Hunger in Mongolia is one of the major challenges faced by the country, as it has led to poverty. The poverty rate has declined over the last decade but still remains at over 22 percent. Approximately 20 percent of children under five years old are anemic (most due to iron deficiency), while about 13 percent of them are undernourished or suffering from other nutrition-based conditions such as skin diseases and rickets.
Hunger in Mongolia stems from the dzud, a weather phenomenon where a summer drought is followed by a harsh winter. Dzuds negatively affect the economy, especially among the herder population, which accounts for over a third of all employment in the country. Their livestock, which herding families rely on for food, transportation and income, often do not survive the dzud, resulting in food insecurity and malnutrition.

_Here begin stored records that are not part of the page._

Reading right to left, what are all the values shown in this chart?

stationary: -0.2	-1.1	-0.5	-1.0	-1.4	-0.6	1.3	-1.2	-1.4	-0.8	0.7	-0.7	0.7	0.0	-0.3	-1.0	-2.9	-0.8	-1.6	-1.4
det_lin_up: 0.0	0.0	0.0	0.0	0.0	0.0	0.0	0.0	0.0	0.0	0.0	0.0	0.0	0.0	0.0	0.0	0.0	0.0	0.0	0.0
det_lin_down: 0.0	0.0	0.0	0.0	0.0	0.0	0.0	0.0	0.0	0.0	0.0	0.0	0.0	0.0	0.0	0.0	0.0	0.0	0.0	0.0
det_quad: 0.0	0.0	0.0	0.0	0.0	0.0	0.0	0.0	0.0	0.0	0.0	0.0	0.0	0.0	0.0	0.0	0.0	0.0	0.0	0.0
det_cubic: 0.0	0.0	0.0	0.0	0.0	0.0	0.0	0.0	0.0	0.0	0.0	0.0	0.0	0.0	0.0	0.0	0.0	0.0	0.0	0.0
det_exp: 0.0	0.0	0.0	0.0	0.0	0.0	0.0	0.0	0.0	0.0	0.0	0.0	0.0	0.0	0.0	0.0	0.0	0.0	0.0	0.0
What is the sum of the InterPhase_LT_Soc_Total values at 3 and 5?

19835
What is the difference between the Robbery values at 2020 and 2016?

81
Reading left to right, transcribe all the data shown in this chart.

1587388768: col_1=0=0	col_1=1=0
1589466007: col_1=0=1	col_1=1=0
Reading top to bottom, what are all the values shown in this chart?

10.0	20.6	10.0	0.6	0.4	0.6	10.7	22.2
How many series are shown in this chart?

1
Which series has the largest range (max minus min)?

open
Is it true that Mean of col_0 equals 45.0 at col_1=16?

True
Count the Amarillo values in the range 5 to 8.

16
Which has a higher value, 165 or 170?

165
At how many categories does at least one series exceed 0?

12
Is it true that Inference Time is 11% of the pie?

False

According to the secretary-general of the Mongolian Red Cross, Nordov Bolormaa, over 150,000 Mongolians across 17 of 21 provinces were affected by this February’s dzud. The Mongolian government discovered that over 40,000 animals had died by early February. Over a million livestock died in the winter of 2015-2016, and the dzud of 2009-2010, one of the worst recorded, saw over nine million animal deaths.
Several organizations are working to address both the short-term and long-term effects of hunger in Mongolia. The Red Cross placed an emergency appeal for over $835,000 to help over 25,000 people in Mongolia who are vulnerable to the effects of the dzud. The Asian Development Bank approved a grant to address child malnutrition, planning to work directly with families in Mongolia to educate them about the causes of malnutrition and ways to prevent it. These programs are vital to helping Mongolians better endure the dzud and establish a solid foundation to reduce hunger and malnutrition.